National Park Service Director Jonathan B. Jarvis has named Alma Ripps as Chief of the Office of Policy.  She had been Jarvis’ deputy chief of staff since 2010.

“Alma was a natural choice for chief of policy,” Jarvis said. “She has solid experience and a thorough, wide-ranging background in parks, environmental policy and natural resource management and legislative and congressional affairs. Alma also spent significant time on projects and with agencies outside the National Park Service and the Department of the Interior which gives her the ability to look at issues through different perspectives.”

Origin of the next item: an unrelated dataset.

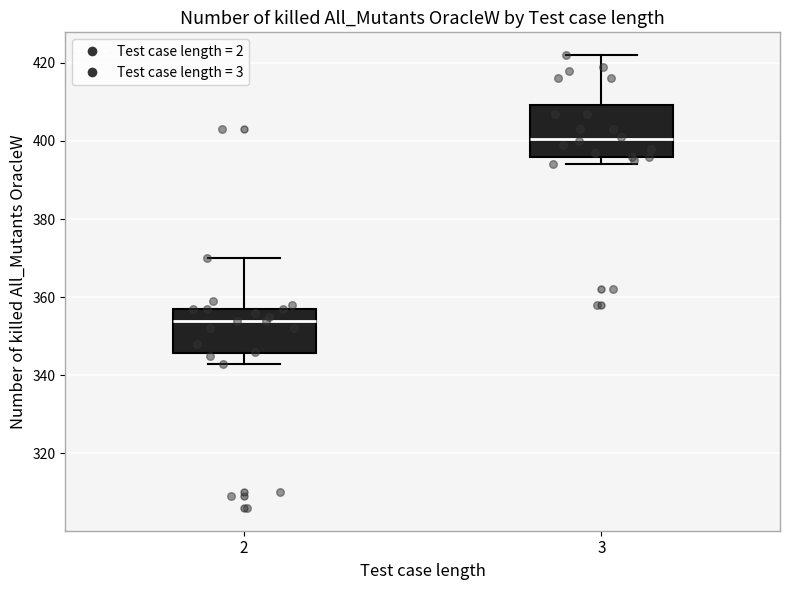

Where does the lower whisker of the box at x = 2 end on the y-axis? The values are not printed on the chart, so give them approximately, as read against the axis.

344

As the deputy chief of staff, Ripps was one of the main authors of A Call to Action: Preparing for a Second Century of Stewardship and Engagement, and served as the National Park Service’s lead for President Obama’s America’s Great Outdoors initiative. She joined the National Park Service in 2000 as a legislative affairs specialist in the National Park Service Office of Legislative and Congressional Affairs.

“As policy chief I will work closely with field and program managers, as well as National Park Service leadership, to use servicewide policy guidance to support the actions and goals outlined in A Call to Action, and to anticipate and address future challenges to our national parks and programs,” Ripps said.

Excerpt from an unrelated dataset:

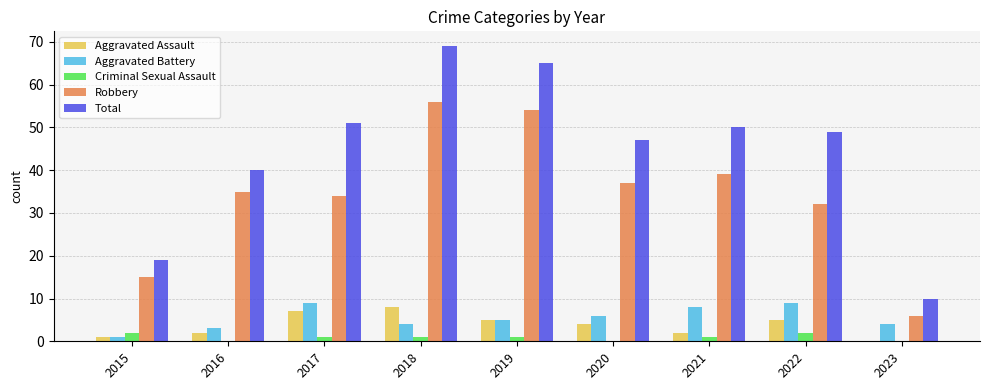

Which category has the highest value across all series?

2018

Ripps began her federal career in 1992 as a Presidential Management Intern at the National Oceanic and Atmospheric Administration. During this two-year program, she served as a legislative fellow in the United States Senate and as a special assistant in the Office of Secretary of the Interior Bruce Babbitt. She previously held positions as a research assistant with a White House task force studying the Midwest floods of 1993, as a special assistant in the Office of the Deputy Under Secretary of Defense (Environmental Security) at the Pentagon. She also worked for the National Wildlife Federation in Washington, D.C., and the Environmental Protection Agency in Seattle.

Serving as a Student Conservation Association volunteer at Cumberland Gap National Historical Park sparked Ripps’ interest in a National Park Service career. “That was something of an unusual choice for a kid from the New York City area,” she said. “But I also gained valuable experience in resource protection, visitor services, interpretation, and wildlife management as a seasonal park ranger with the Army Corps of Engineers in New Hampshire and as a volunteer at the Cheyenne Mountain Zoo in Colorado.”

Ripps holds a Bachelor of Science degree from the University of Vermont and a Masters of Public Administration in Environmental Policy and Natural Resources Management from the University of Washington in Seattle. She and her husband, retired Army Lt. Col. Jim Dullaghan, enjoy hiking and camping in national parks with their two rambunctious sons, Conor and Aidan. The boys love exploring the outdoors using all five senses.

Ripps replaces Bernard “Chick” Fagan who retired in 2012.